Taking a step back, we can see that United Rentals’s margin dropped by 5.6 percentage points during that time. If its declines continue, it could signal increasing investment needs and capital intensity.

United Rentals Trailing 12-Month Free Cash Flow Margin

United Rentals broke even from a free cash flow perspective in Q3. The company’s cash profitability regressed as it was 3.8 percentage points lower than in the same quarter last year, suggesting its historical struggles have dragged on.

10. Return on Invested Capital (ROIC)

EPS and free cash flow tell us whether a company was profitable while growing its revenue. But was it capital-efficient? Enter ROIC, a metric showing how much operating profit a company generates relative to the money it has raised (debt and equity).

United Rentals’s five-year average ROIC was 14.3%, beating other industrials companies by a wide margin. This illustrates its management team’s ability to invest in attractive growth opportunities and produce tangible results for shareholders.

United Rentals Trailing 12-Month Return On Invested Capital

We like to invest in businesses with high returns, but the trend in a company’s ROIC is what often surprises the market and moves the stock price. Uneventfully, United Rentals’s ROIC has stayed the same over the last few years. Rising returns would be ideal, but this is still a noteworthy feat since they're already high.

11. Balance Sheet Assessment

United Rentals reported $512 million of cash and $15.21 billion of debt on its balance sheet in the most recent quarter. As investors in high-quality companies, we primarily focus on two things: 1) that a company’s debt level isn’t too high and 2) that its interest payments are not excessively burdening the business.

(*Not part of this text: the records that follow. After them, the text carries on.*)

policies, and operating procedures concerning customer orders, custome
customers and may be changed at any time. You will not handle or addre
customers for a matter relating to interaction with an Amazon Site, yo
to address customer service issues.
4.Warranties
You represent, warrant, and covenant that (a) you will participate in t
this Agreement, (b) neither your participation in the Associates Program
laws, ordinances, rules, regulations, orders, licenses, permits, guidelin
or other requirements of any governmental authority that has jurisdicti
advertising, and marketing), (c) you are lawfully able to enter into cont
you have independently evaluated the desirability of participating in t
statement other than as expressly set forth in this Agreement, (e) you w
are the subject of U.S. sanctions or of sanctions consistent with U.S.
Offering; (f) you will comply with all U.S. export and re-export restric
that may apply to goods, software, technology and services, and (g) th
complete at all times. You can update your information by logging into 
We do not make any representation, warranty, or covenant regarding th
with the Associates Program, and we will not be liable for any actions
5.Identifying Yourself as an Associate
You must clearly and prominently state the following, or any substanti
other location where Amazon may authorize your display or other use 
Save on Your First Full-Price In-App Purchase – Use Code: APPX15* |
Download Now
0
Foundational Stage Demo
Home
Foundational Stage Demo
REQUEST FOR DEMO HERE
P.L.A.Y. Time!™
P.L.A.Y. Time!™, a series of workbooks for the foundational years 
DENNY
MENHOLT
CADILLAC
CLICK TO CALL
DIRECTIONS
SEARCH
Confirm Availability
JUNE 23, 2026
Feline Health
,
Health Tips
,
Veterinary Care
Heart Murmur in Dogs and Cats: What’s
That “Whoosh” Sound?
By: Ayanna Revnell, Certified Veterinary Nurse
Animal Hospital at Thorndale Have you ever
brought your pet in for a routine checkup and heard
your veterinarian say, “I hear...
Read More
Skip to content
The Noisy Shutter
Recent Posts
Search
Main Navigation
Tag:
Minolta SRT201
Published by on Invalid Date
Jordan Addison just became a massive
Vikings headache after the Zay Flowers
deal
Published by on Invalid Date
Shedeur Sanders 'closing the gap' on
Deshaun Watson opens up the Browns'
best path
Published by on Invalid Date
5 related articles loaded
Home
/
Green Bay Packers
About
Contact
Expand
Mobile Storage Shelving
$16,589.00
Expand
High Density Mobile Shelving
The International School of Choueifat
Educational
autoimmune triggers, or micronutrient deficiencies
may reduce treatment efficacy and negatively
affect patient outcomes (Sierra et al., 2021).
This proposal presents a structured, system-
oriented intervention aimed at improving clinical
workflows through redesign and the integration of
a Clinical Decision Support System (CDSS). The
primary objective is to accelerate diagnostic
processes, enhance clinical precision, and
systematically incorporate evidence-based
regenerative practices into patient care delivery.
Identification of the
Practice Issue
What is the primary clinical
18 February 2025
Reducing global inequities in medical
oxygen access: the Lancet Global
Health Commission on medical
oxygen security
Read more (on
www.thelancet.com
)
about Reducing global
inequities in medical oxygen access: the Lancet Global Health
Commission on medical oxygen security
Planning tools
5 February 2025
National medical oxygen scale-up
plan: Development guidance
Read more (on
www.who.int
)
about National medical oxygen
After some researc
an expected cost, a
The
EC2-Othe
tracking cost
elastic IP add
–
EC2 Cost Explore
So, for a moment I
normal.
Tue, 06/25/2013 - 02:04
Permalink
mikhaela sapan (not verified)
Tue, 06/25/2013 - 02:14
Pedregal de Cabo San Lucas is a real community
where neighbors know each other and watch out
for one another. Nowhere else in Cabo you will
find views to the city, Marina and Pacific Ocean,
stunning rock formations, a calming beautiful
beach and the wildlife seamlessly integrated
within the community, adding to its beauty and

United Rentals Net Debt Position

With $7.33 billion of EBITDA over the last 12 months, we view United Rentals’s 2.0× net-debt-to-EBITDA ratio as safe. We also see its $357 million of annual interest expenses as appropriate. The company’s profits give it plenty of breathing room, allowing it to continue investing in growth initiatives.

12. Key Takeaways from United Rentals’s Q3 Results

It was encouraging to see United Rentals beat analysts’ revenue expectations this quarter. We were also glad its full-year EBITDA guidance was in line with Wall Street’s estimates. On the other hand, its EPS missed and its EBITDA fell slightly short of Wall Street’s estimates. Overall, this was a weaker quarter. The stock traded down 3.8% to $954.01 immediately after reporting.

13. Is Now The Time To Buy United Rentals?

Updated: December 4, 2025 at 10:10 PM EST

The latest quarterly earnings matters, sure, but we actually think longer-term fundamentals and valuation matter more. Investors should consider all these pieces before deciding whether or not to invest in United Rentals.

United Rentals isn’t a bad business, but we’re not clamoring to buy it here and now. To kick things off, its revenue growth was impressive over the last five years. And while United Rentals’s cash profitability fell over the last five years, its impressive operating margins show it has a highly efficient business model.

United Rentals’s P/E ratio based on the next 12 months is 17.9x. While this valuation is reasonable, we don’t really see a big opportunity at the moment. We're pretty confident there are more exciting stocks to buy at the moment.

Wall Street analysts have a consensus one-year price target of $1,020 on the company (compared to the current share price of $807.74).